Precision platforming, devious level design, and a time control mechanism with some fascinating ramifications - it's clear within seconds that The Misadventures of P. B. Winterbottom is going to be one of those games that hurts your brain.

You won't mind at first, however, because it's simply so beautiful to take in. Its wheezing, sinister squeezebox soundtrack exists somewhere between the Nutcracker Suite and the piano music you got when films were mostly about men in top hats lashing ladies to train tracks. And its grainy, silent-era visuals call to mind Edward Gorey one minute and Dark City the next.

There's far more for even a spectator to sit back and enjoy here than you can usually count on from an XBLA game. Levels play out across misty Victorian cityscapes built from girders, water towers, and huge, skeletal clock faces. Stars twinkle sharply, Winterbottom's own animations are a restrained series of beautiful captured waddles and pompous smacks of the umbrella, and few moments are allowed to pass without the intrusion of something delightful like a mechanical claw or the juddery lapping of cardboard waves.

Like Henry Hatsworth on the DS, another busy-headed platformer with a quirky sense of priorities, this is 1890s Britain redesigned by enthusiastic anglophile Americans; even after hours of staring at the same puzzle, Winterbottom simply refuses to get old.

The opening cinematic makes it abundantly clear that Winterbottom is both a cad and a bounder. Expect similar stuff in the next iteration of Tetris.

Even when it does start to make your brain ache, you still won't really care, because developer The Odd Gentlemen's game does such a good job of explaining itself. Winterbottom's ceaseless quest for pies is too smugly self-aware for its own good, but as motivations go it means every level has a distinct objective from the start: collect anything with a crust, no matter how impossible it seems. It also ensures that the pastry-covered delights can be, like Mario's coins, a kind of constant subtextural prompt, giving you a gentle subconscious nudge towards the solution when you need it most.

On top of that, the nursery rhyme tutorial introduces Winterbottom's smart collection of powers in the least threatening of manners. It's a one-two combo: the first beat introducing you to an idea in as simple a means as possible, the second making you realise the potential implications.

At the most basic level, then, Winterbottom can do everything a natty Victorian chap should be able to do. He can podge around levels in a sweaty wobble, leap from one chimneypot to the next with well-bred sprightliness, and either unfurl his brolly for a dreamy downward glide or use it as a gentlemanly cudgel on switches, recalcitrant machinery, or other annoyances.
-=-=-=-=-
PROBLEM DETAILS: From the game review above, set down word for word the part that opens with the words containing "You won't mind" and closes with "City the next.".

[Lines of data]
-=-=-=-=-
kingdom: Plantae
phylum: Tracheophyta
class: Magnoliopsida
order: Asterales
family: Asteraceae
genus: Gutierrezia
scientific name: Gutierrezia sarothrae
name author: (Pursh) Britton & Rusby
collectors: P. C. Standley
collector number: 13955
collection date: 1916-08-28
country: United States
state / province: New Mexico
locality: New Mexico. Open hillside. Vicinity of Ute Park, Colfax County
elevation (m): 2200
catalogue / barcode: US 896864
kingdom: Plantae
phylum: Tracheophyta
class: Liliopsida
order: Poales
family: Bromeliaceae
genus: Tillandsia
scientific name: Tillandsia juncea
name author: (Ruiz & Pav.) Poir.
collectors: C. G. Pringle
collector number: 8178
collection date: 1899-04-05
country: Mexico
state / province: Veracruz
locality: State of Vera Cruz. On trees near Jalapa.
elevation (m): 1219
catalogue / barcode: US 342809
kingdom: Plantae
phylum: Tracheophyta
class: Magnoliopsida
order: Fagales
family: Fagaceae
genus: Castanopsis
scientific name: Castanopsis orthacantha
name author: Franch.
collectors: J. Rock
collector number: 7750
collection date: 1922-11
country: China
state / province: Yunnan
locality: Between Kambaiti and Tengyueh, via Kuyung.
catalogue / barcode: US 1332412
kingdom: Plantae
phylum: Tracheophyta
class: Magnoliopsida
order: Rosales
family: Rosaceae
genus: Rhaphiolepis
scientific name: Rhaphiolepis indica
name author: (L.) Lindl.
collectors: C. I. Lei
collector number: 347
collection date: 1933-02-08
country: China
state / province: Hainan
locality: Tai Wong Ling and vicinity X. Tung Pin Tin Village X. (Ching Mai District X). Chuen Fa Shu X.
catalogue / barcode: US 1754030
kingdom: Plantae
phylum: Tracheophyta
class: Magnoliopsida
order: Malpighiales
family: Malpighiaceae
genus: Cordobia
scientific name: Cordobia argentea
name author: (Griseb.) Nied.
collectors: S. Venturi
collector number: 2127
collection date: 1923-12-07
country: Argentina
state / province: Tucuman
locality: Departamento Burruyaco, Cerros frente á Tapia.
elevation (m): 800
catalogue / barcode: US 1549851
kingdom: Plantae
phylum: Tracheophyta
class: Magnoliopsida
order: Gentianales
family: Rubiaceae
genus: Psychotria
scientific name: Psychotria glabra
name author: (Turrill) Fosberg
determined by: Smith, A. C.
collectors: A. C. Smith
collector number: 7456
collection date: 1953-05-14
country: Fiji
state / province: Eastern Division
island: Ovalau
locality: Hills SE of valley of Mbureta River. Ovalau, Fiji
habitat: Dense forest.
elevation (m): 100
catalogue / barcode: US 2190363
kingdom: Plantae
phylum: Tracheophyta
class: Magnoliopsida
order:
-=-=-=-=-
WORKED ANSWER:
You won't mind at first, however, because it's simply so beautiful to take in. Its wheezing, sinister squeezebox soundtrack exists somewhere between the Nutcracker Suite and the piano music you got when films were mostly about men in top hats lashing ladies to train tracks. And its grainy, silent-era visuals call to mind Edward Gorey one minute and Dark City the next.